INSTRUCTION: Rewrite the lines from the line with "Российские ведущие, телеведущие" up to and including the line with "Артисты оригинального жанра", changing "DJ" to "диджеи" and keeping everything else identical.

[Page images and their extracted text]
[Start of section]

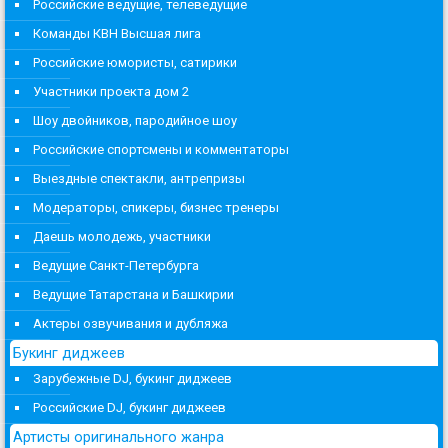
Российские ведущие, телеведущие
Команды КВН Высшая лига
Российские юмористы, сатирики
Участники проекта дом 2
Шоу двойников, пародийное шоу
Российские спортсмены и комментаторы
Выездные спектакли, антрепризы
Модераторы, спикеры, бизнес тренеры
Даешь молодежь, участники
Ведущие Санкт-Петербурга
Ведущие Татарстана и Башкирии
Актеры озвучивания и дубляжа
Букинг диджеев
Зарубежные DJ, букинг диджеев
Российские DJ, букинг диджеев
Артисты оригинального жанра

[End of section]
[Start of section]

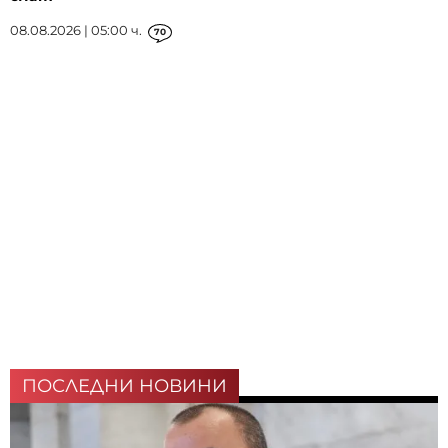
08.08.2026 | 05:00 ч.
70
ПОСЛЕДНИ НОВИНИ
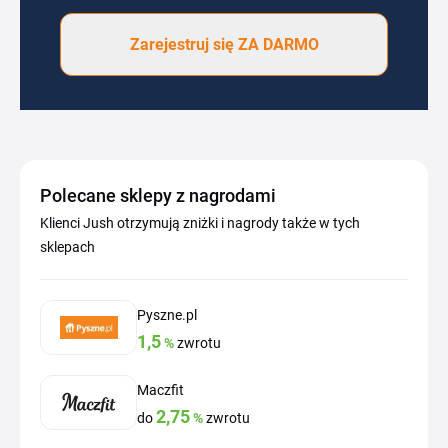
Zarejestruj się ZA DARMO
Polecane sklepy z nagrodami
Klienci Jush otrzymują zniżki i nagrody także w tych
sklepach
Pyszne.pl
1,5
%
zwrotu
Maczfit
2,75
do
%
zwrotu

[End of section]

RESPONSE AREA:
Российские ведущие, телеведущие
Команды КВН Высшая лига
Российские юмористы, сатирики
Участники проекта дом 2
Шоу двойников, пародийное шоу
Российские спортсмены и комментаторы
Выездные спектакли, антрепризы
Модераторы, спикеры, бизнес тренеры
Даешь молодежь, участники
Ведущие Санкт-Петербурга
Ведущие Татарстана и Башкирии
Актеры озвучивания и дубляжа
Букинг диджеев
Зарубежные диджеи, букинг диджеев
Российские диджеи, букинг диджеев
Артисты оригинального жанра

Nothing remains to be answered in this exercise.